Task directions:
Please repeat exactly the lines below from the one containing "X131786000Y-129468000D01*" down to the one containing "X134286000Y-119268000D02*", both included, and nothing else.

Listed records:
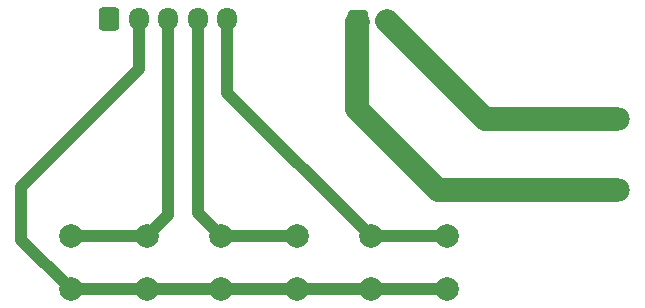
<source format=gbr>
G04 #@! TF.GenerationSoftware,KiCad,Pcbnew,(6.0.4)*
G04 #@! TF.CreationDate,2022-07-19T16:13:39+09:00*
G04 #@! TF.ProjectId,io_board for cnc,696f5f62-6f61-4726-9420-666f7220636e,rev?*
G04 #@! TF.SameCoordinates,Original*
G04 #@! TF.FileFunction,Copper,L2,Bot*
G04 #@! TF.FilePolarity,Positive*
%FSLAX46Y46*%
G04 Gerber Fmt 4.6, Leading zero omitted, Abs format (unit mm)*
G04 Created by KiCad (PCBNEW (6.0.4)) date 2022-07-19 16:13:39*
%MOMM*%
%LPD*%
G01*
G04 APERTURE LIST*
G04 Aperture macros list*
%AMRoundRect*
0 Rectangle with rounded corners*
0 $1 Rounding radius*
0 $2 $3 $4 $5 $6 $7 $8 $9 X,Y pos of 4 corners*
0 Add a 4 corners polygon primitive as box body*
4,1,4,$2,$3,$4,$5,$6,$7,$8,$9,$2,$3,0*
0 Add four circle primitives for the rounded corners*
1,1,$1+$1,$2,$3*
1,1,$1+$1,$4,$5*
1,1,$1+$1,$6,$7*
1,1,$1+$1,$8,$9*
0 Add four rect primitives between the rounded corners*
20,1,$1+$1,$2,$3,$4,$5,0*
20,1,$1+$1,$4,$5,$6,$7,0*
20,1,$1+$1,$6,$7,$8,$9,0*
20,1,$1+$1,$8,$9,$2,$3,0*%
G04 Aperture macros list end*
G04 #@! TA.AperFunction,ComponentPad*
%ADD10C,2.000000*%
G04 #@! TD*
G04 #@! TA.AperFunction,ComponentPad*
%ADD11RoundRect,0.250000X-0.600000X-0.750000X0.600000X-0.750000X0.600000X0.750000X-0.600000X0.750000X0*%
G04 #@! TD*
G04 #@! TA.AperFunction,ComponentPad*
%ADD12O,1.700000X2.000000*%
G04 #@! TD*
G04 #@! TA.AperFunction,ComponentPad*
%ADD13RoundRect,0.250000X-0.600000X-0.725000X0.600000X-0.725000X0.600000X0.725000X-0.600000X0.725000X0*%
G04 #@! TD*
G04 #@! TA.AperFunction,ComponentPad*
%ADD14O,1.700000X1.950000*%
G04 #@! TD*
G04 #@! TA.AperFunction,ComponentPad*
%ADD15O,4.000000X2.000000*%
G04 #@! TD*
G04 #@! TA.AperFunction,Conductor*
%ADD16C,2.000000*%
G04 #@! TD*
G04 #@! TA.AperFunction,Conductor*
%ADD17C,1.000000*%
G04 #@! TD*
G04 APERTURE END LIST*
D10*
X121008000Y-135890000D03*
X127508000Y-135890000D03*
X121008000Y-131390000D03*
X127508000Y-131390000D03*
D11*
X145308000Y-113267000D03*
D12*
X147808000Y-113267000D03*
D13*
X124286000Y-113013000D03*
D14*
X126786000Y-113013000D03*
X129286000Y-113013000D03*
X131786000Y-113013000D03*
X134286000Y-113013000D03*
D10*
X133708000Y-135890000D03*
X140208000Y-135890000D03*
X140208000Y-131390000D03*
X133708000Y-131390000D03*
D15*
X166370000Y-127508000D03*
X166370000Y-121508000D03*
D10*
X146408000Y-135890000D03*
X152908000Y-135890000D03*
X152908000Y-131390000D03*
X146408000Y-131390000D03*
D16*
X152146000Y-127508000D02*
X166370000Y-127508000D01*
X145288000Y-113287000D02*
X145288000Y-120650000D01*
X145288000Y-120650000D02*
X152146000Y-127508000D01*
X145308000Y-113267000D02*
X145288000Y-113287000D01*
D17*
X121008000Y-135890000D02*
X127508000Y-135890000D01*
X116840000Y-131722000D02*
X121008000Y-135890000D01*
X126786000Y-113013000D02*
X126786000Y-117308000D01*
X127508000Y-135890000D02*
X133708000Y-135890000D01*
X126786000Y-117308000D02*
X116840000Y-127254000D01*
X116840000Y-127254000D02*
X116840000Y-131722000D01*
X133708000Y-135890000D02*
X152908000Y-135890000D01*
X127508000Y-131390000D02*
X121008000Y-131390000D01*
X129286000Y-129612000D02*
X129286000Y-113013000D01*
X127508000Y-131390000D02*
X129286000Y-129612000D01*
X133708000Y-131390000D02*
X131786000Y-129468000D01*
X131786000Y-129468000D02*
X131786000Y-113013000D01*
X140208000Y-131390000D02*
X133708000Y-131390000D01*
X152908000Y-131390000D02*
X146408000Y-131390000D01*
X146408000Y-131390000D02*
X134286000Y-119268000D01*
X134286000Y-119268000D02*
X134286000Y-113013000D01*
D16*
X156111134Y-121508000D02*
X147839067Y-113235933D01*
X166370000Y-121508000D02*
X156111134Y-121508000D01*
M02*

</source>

Exercise solution:
X131786000Y-129468000D01*
X131786000Y-129468000D02*
X131786000Y-113013000D01*
X140208000Y-131390000D02*
X133708000Y-131390000D01*
X152908000Y-131390000D02*
X146408000Y-131390000D01*
X146408000Y-131390000D02*
X134286000Y-119268000D01*
X134286000Y-119268000D02*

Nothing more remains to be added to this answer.